- [EXCERTO DA PÁGINA]:
%%
Florindo Chivucute (FC): A questão das eleições que temos tido, infelizmente, eleições não transparentes em Angola e que nos preocupam, sobretudo numa fase em que estamos a aproximar o processo eleitoral de 2027. Também a questão da corrupção, que tem sido o cancro da nossa sociedade, incluindo também a situação dos presos políticos, que tem aumentado significativamente em Angola, nos últimos anos.
No entanto, também falámos sobre os gastos exorbitantes desta partida entre Angola e a Argentina. Não é que esteja contra a partida, mas estamos contra os gastos avultados. Segundo a comunicação social, mais de 20 milhões de dólares estão a ser gastos com dinheiros públicos, numa fase em que os angolanos estão a viver momentos muito difíceis.
Estamos a falar da fome. Quem está ao nosso lado diz que as famílias angolanas estão a empobrecer nos últimos dez anos, com a falta de acesso à educação, incluindo ao ensino primário, o que tem deixado centenas de crianças fora da escola, crianças que, pela primeira vez, estavam a frequentar as escolas. Não estão a ir porque, segundo o executivo angolano, não há recursos suficientes.
No entanto, os problemas continuam. Só quem não anda não vê. Centenas de famílias continuam sem água potável, com serviços médicos também debilitados e, certamente, sem medicamentos. Com uma série de problemas socioeconómicos não se justifica o uso do dinheiro público para uma partida de futebol, quando precisamos resolver os problemas sociais.
DW África: Em relação à polémica partida de futebol, parece que os apelos ao boicote foram parcialmente ignorados. Considerando a lotação do estádio para o jogo desta sexta-feira, acha que os angolanos se vão esquecer da sua miséria durante 90 minutos?
%%
- [EXERCÍCIO]: Por favor, enumere as três questões que Florindo Chivucute aponta no primeiro parágrafo do excerto da entrevista, antes de falar dos gastos com a partida de futebol. Os dados constituem material independente do excerto da entrevista.

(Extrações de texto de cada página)
%%
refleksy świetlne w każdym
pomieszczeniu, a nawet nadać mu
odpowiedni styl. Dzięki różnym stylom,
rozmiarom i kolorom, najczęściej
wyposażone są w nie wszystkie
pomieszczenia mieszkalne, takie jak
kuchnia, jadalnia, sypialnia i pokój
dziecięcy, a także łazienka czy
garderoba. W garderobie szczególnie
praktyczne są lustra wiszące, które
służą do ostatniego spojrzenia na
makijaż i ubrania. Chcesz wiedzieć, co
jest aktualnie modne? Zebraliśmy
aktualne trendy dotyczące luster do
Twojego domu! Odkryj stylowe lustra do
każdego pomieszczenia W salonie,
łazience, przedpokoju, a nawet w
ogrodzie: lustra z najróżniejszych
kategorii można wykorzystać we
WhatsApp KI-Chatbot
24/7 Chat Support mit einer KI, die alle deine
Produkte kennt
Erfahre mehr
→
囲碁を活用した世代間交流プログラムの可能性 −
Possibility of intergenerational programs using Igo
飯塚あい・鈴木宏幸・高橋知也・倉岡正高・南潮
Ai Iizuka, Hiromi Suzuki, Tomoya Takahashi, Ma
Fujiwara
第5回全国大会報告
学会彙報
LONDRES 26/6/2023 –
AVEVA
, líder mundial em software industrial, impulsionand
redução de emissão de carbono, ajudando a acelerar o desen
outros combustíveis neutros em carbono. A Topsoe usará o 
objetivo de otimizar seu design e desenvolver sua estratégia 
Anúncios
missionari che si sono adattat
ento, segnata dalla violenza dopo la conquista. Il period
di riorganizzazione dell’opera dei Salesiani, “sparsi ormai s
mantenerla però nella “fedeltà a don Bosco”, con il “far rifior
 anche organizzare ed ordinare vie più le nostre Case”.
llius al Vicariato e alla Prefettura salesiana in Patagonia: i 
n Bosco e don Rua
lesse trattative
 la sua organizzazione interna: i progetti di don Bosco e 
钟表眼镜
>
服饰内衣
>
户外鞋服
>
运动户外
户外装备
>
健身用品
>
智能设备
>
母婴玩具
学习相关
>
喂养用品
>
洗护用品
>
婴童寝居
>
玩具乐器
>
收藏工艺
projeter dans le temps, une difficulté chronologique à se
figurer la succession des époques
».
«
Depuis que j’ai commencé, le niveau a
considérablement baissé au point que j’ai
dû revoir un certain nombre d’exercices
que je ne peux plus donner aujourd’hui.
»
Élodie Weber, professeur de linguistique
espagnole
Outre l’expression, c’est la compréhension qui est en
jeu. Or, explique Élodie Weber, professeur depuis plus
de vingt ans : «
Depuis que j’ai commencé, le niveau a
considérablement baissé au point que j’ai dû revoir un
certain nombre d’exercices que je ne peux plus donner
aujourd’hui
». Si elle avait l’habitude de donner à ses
%%
- [RESPOSTA]:
- As eleições não transparentes em Angola
- A corrupção
- A situação dos presos políticos